- **WHAT IS REQUIRED**: Down to the last line, retype the records below exactly and skip the pictures.

[SUPPLIED MATERIAL — start]

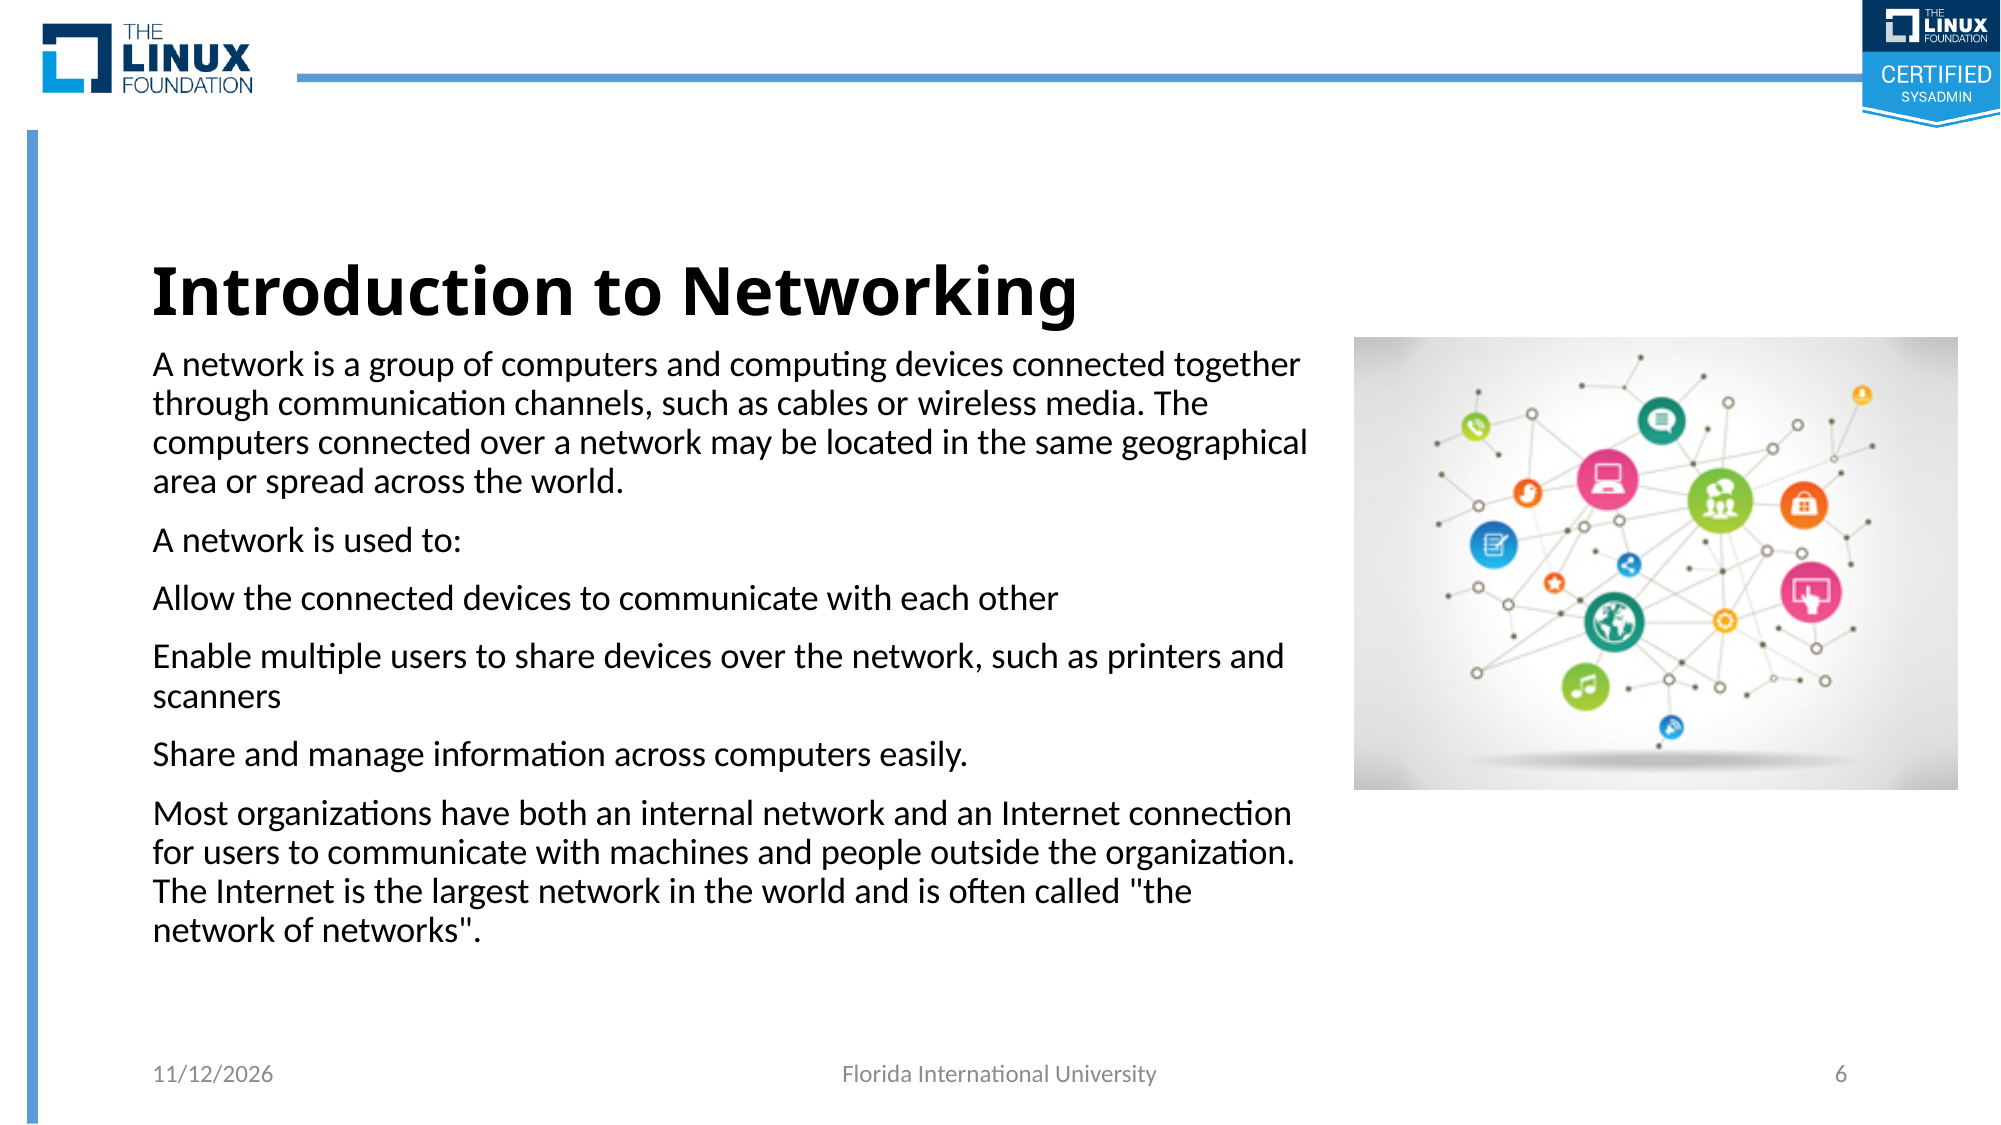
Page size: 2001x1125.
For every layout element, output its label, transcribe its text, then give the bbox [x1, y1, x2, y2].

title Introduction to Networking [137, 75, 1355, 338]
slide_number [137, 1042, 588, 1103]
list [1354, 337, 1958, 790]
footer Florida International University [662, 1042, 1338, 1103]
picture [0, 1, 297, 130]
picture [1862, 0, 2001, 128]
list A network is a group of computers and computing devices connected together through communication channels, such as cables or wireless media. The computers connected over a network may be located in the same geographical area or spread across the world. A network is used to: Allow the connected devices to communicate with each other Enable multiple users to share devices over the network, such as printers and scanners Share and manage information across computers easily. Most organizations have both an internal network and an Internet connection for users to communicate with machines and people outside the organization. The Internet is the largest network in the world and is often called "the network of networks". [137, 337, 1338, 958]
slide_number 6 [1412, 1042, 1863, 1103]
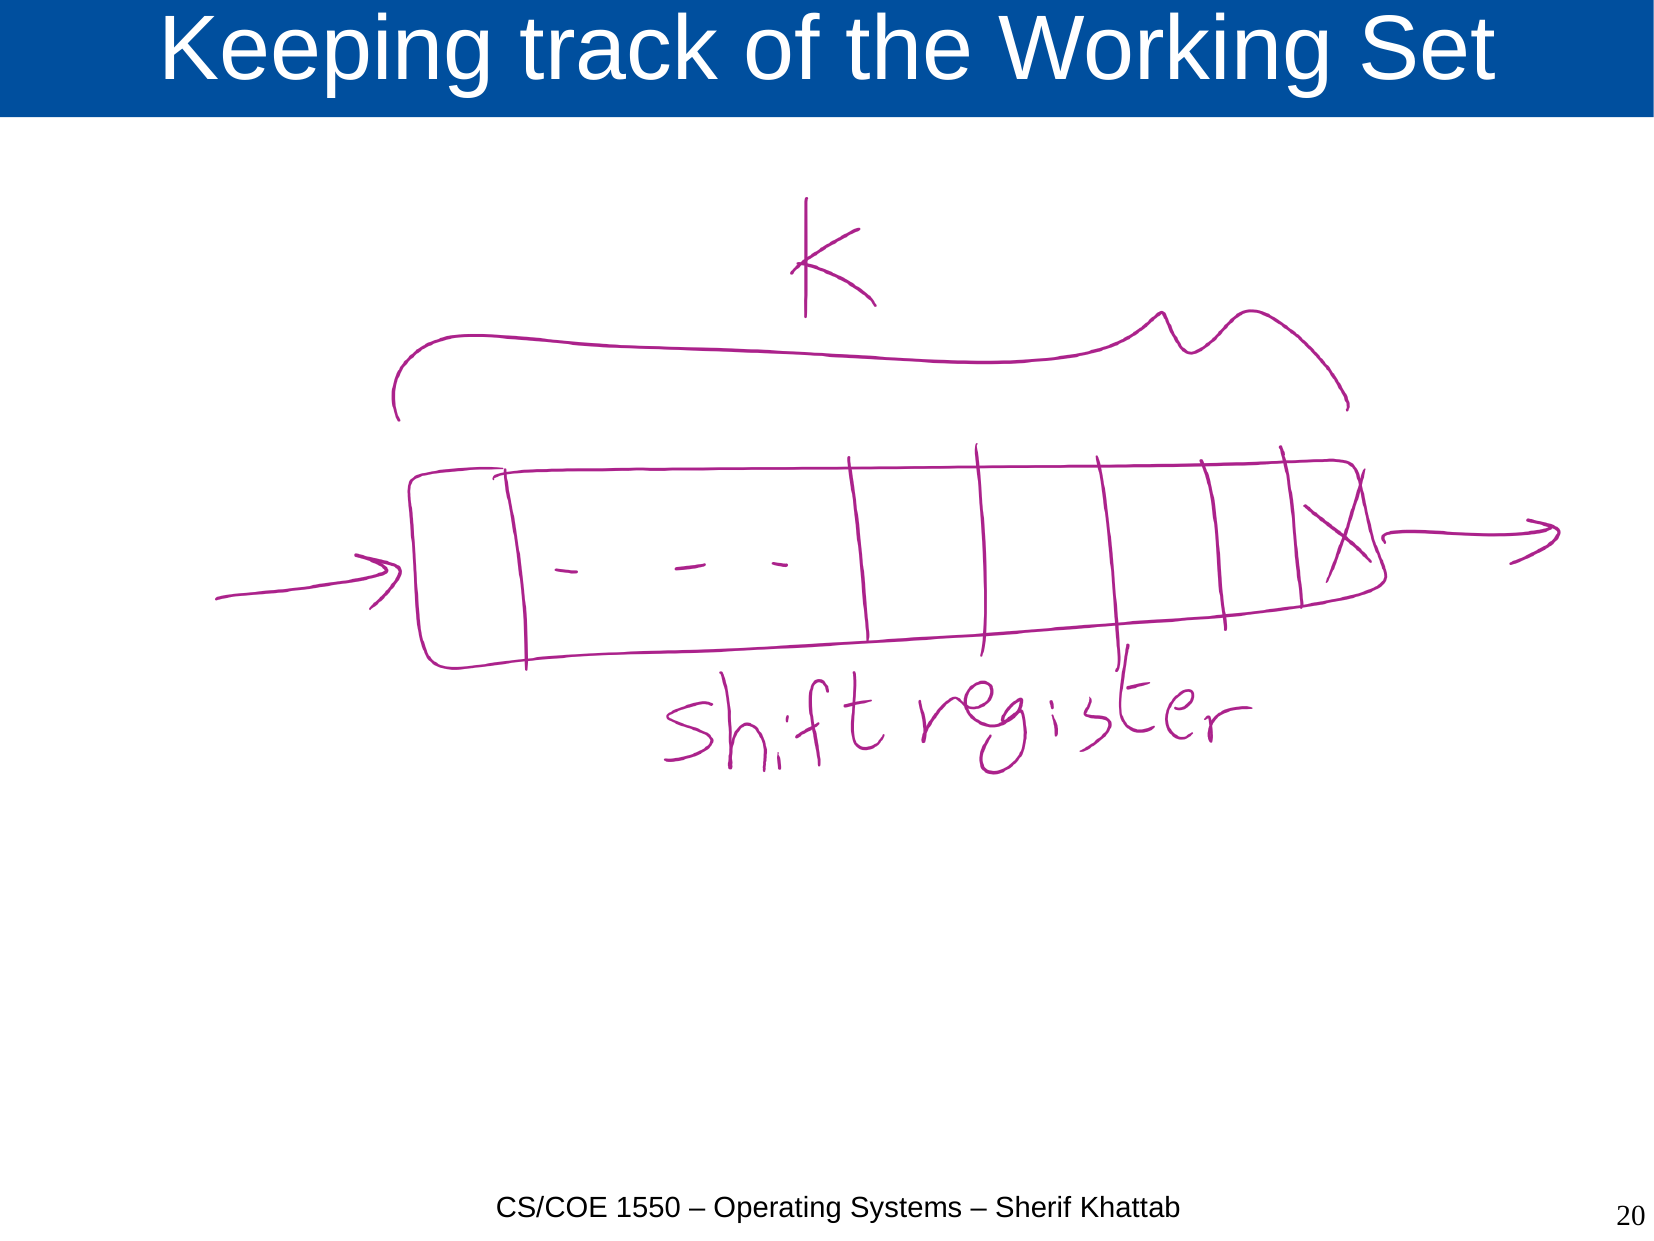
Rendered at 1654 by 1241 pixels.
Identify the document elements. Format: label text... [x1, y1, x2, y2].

[SUPPLIED MATERIAL — finish]

- **TASK SOLUTION**:
Page size: 2001x1125.
For every layout element, output its label, transcribe its text, then give the bbox [x1, y1, x2, y2].

title Introduction to Networking [137, 75, 1355, 338]
slide_number [137, 1042, 588, 1103]
list [1354, 337, 1958, 790]
footer Florida International University [662, 1042, 1338, 1103]
picture [0, 1, 297, 130]
picture [1862, 0, 2001, 128]
list A network is a group of computers and computing devices connected together through communication channels, such as cables or wireless media. The computers connected over a network may be located in the same geographical area or spread across the world. A network is used to: Allow the connected devices to communicate with each other Enable multiple users to share devices over the network, such as printers and scanners Share and manage information across computers easily. Most organizations have both an internal network and an Internet connection for users to communicate with machines and people outside the organization. The Internet is the largest network in the world and is often called "the network of networks". [137, 337, 1338, 958]
slide_number 6 [1412, 1042, 1863, 1103]
Rendered at 1654 by 1241 pixels.
Identify the document elements. Format: label text... [x1, y1, x2, y2].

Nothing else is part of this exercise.